Based in Portland, Oregon the world headquarters of his sponsor Nike Bairu has the benefits of a training group which includes Olympic bronze medalist Shalane Flanagan and former Wisconsin Badger Chris Solinsky, the US 10,000m record holder. With his track credentials and connections to Nike he could surely have chosen any number of fall marathons in which to attack the Olympic standard. Why then did he choose Toronto?
“I have been in contact with (race director) Alan (Brookes) for a while now,” he explains. “I think Toronto gives me and other Canadians the best opportunity to qualify for the Olympics. I know he is going to do everything he can to help us out in terms of rabbits and things.
“The course itself is nice and fast and, just being in Canada, it gives me that extra incentive having my family there watching. And the crowds have always been great watching in Canada. I think all that put together makes for a real special day and hopefully I can do some special things.”

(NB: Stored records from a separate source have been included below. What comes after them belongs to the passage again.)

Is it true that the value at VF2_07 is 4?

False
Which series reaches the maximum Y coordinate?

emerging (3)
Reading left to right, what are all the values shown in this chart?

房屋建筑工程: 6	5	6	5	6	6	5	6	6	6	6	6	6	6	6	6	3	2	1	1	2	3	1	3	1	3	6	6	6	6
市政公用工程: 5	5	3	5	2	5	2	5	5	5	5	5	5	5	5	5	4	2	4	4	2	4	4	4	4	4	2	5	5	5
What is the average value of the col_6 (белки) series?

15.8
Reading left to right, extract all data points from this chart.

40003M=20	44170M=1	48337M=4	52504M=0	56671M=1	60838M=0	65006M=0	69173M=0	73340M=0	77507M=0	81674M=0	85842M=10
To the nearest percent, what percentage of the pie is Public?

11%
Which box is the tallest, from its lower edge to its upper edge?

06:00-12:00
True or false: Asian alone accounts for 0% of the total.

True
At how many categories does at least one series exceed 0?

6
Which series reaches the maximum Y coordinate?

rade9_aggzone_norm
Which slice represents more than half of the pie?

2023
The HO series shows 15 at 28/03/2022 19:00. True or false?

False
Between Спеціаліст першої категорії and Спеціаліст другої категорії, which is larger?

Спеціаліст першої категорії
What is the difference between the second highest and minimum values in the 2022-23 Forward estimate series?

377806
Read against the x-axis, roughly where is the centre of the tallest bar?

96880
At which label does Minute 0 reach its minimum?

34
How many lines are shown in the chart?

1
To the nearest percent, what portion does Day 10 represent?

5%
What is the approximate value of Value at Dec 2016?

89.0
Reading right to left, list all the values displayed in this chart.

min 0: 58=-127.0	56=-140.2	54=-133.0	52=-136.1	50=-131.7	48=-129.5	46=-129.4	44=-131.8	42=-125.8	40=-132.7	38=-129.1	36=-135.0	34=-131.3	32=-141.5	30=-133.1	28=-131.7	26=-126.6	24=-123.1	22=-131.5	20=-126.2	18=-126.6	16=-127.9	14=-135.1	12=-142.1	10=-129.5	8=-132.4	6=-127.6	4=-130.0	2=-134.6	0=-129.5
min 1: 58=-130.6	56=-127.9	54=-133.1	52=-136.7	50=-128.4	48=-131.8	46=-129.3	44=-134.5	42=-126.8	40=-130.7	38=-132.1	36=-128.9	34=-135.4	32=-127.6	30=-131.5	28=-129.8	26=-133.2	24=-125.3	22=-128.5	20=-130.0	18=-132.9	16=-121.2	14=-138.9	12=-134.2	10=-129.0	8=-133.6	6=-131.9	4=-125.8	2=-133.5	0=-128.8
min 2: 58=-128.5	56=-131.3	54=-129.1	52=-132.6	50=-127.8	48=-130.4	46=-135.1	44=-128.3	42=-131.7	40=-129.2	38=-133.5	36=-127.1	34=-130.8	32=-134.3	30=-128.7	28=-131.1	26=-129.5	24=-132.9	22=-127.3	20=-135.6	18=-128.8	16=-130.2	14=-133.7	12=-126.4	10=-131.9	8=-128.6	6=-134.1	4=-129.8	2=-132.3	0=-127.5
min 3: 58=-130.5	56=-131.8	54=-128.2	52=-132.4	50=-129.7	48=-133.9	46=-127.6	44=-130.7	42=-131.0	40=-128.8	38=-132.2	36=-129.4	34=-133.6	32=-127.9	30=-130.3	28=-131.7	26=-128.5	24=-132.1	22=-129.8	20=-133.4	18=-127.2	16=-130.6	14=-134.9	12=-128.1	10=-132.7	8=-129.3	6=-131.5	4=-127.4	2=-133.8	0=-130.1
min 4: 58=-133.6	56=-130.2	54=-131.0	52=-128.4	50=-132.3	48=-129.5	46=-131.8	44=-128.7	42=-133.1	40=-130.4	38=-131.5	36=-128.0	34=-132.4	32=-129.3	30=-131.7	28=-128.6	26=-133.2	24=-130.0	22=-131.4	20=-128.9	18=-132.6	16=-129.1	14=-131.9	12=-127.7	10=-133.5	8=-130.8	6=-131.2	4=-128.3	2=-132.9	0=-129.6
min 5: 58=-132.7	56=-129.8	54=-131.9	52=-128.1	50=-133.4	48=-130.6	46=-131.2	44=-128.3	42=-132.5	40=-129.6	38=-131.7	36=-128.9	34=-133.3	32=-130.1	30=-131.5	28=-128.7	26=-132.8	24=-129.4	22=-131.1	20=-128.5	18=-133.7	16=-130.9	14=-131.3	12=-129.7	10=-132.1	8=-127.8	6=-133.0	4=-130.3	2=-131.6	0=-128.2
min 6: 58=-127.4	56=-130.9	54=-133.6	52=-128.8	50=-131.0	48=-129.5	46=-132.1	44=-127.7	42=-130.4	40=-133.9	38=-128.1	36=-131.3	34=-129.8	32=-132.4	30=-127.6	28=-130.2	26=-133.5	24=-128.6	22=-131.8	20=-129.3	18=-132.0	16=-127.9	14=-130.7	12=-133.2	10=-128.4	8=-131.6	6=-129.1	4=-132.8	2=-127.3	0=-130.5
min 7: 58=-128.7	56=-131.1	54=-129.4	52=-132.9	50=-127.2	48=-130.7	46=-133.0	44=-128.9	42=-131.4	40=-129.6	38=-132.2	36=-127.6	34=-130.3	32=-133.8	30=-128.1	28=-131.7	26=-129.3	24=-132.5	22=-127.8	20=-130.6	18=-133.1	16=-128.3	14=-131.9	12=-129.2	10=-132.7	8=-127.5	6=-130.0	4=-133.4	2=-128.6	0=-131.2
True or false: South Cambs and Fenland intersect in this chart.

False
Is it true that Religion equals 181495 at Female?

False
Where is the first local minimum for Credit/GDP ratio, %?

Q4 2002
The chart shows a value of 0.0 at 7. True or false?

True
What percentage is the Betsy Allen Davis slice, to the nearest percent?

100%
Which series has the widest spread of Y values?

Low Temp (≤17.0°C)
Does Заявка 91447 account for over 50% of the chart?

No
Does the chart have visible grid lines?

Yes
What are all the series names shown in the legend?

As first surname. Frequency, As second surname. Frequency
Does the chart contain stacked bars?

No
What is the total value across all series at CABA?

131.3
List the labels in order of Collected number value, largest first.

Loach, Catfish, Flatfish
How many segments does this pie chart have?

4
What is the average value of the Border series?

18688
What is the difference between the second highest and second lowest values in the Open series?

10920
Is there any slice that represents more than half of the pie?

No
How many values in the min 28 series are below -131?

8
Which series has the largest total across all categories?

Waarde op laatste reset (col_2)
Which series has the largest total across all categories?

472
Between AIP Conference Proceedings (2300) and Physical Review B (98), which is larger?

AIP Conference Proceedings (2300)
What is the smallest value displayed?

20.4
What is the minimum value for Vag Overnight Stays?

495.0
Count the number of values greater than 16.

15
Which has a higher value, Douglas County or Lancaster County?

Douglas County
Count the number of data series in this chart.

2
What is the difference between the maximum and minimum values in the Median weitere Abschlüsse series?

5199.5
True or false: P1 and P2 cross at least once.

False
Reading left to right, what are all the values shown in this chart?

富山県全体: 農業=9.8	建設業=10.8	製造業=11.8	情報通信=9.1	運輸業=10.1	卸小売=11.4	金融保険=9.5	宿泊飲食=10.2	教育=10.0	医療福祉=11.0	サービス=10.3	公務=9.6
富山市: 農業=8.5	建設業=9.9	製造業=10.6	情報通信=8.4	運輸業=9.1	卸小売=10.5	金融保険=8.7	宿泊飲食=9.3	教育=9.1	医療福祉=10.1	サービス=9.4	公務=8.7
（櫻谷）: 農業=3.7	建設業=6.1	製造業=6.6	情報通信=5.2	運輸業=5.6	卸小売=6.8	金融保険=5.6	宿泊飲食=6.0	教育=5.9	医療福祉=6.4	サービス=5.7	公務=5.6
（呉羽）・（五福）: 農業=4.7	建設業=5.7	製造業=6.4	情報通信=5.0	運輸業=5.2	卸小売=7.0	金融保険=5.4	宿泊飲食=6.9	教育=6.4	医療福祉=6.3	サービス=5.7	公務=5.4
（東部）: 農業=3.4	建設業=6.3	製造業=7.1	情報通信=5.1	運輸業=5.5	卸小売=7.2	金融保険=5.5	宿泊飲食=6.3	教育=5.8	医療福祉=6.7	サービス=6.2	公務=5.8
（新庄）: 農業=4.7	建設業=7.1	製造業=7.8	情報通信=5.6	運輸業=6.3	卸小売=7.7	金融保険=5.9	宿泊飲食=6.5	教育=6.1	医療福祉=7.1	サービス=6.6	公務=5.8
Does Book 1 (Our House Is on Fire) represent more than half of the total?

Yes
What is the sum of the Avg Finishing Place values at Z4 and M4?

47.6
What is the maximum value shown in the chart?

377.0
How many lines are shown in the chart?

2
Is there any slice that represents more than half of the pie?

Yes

As a full time athlete Bairu can afford little distraction. Each day begins at 8:00 a.m. with a drive out to the Nike campus where he runs with the group. Ninety minutes of strength conditioning, under the direction of former US Olympic steeplechaser Pascal Dobert, follows. Then it’s a healthy lunch either at the Nike cafeteria or at home before an afternoon nap. A second run precedes dinner and an early night.
One thing that Bairu makes time for is an association with the Portland Big Brothers organisation spending time with an 11 year old boy named Marcus.
“We usually hang out once a week,” says Bairu. “We will go watch movies to watch, There’s a lot of good kid movies out there. We might eat pizza and watch a movie at my place. Sometimes we go to arcades. He is really big into video games and he helps polish up on my skills on video games.”
He also reads when he has a spare moment admittedly jumping from book to book. On his coffee table currently are “Our Kind Of People” a history of elite African Americans by Otis Graham and “Night” a story on a holocaust survivor.
“It was a gift from an ex-girlfriend,” he says of the latter. ”It is heavy reading and very dark but what I like about it is that it’s a story of overcoming great odds. This man has experienced unspeakable horrors in his early life and yet he stands in triumph having beaten the odds. It kind of puts life and running into perspective for me.”
Although the Scotiabank Toronto Waterfront Marathon has put up a Canadian Record bonus of $36,000 – $1,000 for every year that Jerome Drayton’s formidable time of 2:10:09 has stood – Bairu doesn’t see this as a motivator.
“My attitude with the record has always been the same- you can’t force the issue. It just comes to you,” he declares. “My goal right now is to make the Olympics. Nobody cares if I am on Canadian Record pace with a mile to go and then blow up and don’t make the team. My number one priority, not to sound cliche, is to make the team. But If I am feeling good in the race I am going to go after that record.”
Bairu is likely to ask for a pacemaker capable of taking him through the half way point in 65 minutes even. Then he will keep an eye on the clock as he chases the Olympic standard.
“I had a lot of problems after New York,” he admits, and I wanted to refresh mentally and physically and kind of put my eggs all in one basket and honestly if I can’t do it in Toronto well it wasn’t going to happen this year.”